▶ **Brief**
Report the count of lines containing the word "weight" in these records, with no other text.
Content starts
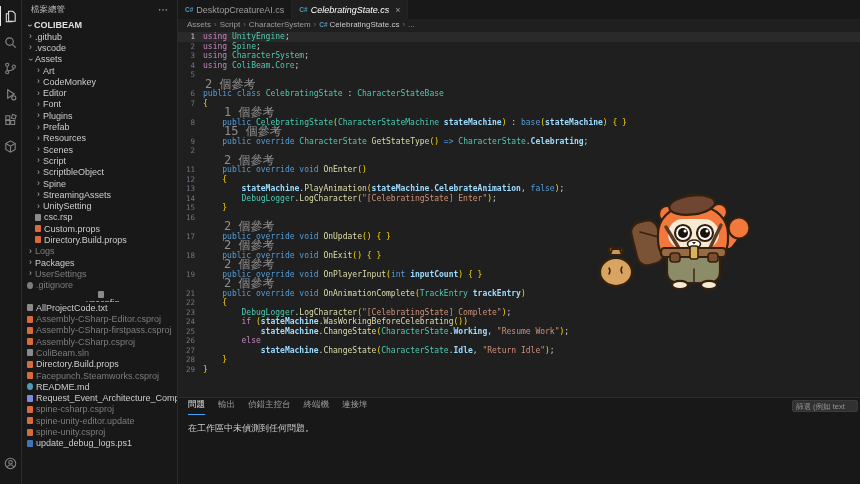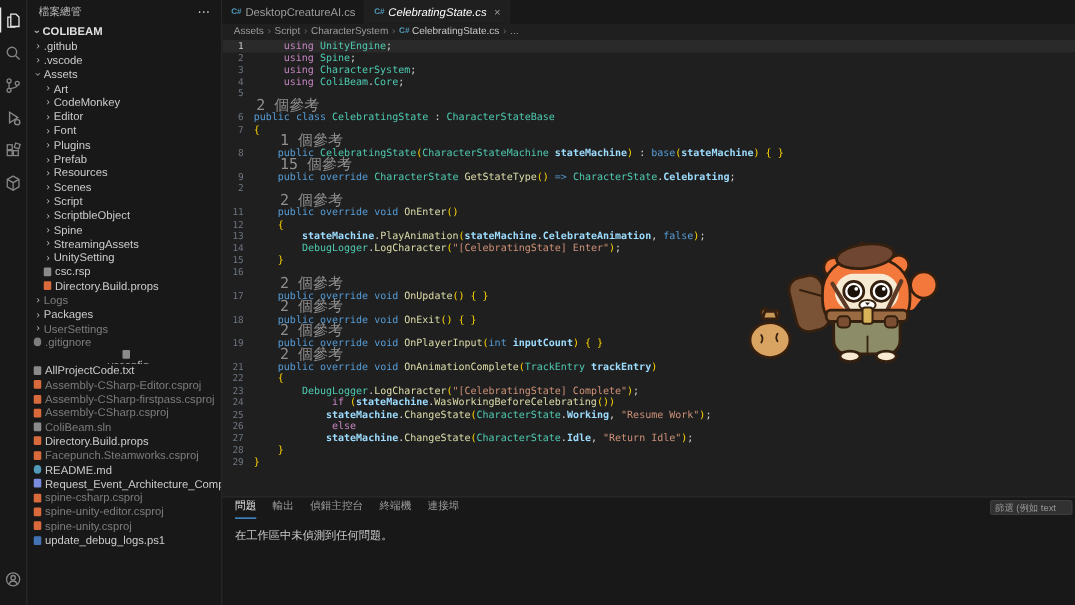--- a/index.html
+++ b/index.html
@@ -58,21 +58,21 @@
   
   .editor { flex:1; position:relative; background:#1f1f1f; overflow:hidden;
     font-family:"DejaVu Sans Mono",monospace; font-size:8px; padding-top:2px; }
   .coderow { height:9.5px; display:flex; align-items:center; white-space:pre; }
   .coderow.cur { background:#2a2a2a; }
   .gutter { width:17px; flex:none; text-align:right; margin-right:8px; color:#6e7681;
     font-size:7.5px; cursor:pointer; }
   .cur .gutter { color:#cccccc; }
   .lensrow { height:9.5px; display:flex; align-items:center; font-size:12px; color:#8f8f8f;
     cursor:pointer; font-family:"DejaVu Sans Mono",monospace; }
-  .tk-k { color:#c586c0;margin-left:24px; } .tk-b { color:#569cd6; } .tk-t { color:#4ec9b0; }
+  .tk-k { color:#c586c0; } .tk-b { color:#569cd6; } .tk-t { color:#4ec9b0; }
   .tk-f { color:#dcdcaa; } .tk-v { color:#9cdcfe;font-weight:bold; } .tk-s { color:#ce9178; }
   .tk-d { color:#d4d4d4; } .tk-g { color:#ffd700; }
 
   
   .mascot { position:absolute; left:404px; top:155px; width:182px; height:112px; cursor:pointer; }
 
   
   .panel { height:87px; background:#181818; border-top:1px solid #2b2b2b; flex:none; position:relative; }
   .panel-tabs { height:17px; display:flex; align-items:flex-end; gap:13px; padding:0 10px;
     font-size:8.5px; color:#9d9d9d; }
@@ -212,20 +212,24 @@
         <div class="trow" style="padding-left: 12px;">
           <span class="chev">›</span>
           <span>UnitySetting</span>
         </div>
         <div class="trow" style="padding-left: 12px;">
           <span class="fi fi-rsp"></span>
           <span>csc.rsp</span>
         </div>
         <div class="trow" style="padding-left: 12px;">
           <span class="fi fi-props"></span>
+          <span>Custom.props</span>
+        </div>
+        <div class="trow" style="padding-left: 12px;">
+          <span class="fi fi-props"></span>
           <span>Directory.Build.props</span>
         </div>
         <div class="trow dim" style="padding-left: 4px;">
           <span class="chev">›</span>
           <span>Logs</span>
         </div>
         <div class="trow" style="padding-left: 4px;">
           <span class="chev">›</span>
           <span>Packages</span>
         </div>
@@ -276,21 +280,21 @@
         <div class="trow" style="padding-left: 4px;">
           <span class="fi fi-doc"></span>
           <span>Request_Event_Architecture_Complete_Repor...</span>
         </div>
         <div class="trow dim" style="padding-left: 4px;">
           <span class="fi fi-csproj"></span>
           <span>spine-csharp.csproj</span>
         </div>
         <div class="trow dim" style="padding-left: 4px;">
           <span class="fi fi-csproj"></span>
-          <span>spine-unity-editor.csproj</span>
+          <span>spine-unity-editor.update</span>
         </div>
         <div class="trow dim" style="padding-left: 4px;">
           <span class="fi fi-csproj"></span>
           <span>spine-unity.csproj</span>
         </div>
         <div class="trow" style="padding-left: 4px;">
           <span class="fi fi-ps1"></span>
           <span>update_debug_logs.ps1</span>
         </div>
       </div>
Content ends
Content starts
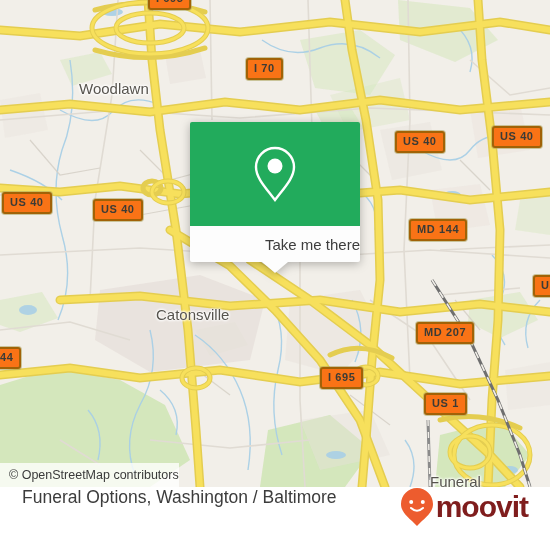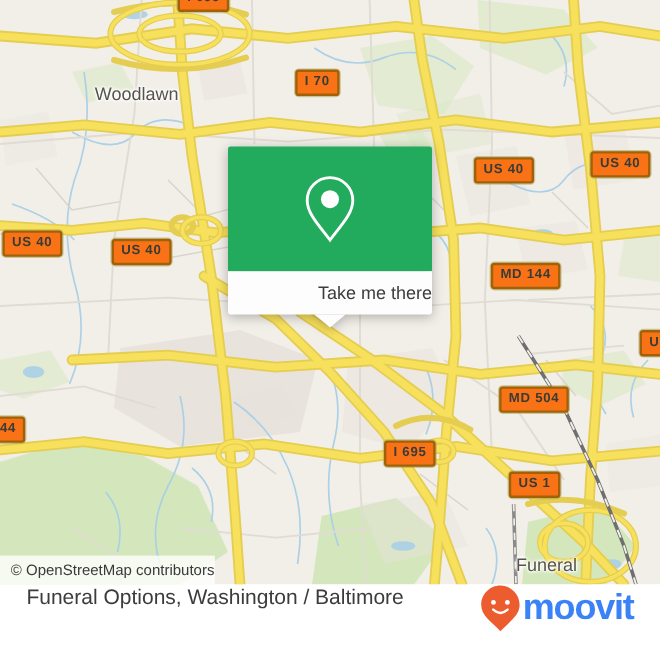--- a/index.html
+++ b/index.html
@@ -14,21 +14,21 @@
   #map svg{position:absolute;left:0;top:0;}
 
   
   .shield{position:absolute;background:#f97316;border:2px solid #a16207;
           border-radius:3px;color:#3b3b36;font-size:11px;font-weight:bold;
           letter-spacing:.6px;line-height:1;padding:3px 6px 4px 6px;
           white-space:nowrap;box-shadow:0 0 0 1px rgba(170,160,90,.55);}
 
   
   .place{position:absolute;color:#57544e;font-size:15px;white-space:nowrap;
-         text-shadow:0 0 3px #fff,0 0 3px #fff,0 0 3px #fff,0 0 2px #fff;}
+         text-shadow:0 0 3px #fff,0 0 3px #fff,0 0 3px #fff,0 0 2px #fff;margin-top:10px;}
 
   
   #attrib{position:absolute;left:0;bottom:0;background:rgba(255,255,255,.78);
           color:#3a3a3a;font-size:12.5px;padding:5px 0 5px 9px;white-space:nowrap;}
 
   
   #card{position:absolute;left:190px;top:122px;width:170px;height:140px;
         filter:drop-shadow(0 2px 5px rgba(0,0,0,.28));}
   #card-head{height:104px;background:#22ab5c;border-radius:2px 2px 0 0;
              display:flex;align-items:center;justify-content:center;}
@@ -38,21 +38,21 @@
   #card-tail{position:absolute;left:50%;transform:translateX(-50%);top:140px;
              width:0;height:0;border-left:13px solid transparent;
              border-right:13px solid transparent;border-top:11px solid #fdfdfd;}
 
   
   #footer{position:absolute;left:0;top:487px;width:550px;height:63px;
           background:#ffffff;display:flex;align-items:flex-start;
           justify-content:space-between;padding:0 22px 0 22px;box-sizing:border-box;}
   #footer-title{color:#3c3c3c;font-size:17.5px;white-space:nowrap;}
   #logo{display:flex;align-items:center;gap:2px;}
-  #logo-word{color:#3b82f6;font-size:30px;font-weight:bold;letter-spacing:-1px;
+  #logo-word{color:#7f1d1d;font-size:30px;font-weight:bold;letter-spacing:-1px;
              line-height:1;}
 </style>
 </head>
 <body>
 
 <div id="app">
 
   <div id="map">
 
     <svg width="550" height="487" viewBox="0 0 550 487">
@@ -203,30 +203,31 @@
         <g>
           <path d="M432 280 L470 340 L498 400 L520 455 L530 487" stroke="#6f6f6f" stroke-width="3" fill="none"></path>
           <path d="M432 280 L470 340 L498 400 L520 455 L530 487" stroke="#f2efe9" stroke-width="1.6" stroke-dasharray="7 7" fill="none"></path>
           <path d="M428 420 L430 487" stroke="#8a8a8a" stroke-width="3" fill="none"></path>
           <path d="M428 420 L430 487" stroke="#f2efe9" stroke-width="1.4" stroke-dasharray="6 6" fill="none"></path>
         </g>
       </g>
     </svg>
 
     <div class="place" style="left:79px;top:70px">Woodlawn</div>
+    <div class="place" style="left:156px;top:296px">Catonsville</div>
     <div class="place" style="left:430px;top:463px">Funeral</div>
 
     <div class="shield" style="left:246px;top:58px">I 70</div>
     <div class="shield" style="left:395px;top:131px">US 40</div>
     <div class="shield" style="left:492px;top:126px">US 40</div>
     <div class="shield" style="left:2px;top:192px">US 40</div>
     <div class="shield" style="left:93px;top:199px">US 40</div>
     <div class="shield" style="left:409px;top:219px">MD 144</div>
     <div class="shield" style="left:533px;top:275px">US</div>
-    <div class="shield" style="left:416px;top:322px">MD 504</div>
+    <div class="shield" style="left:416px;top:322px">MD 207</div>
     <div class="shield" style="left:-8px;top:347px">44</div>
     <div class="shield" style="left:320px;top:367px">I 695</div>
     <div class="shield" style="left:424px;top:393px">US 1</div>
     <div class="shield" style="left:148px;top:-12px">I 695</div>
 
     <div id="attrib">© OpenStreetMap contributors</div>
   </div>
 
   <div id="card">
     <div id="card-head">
Content ends
▶ **The answer**
4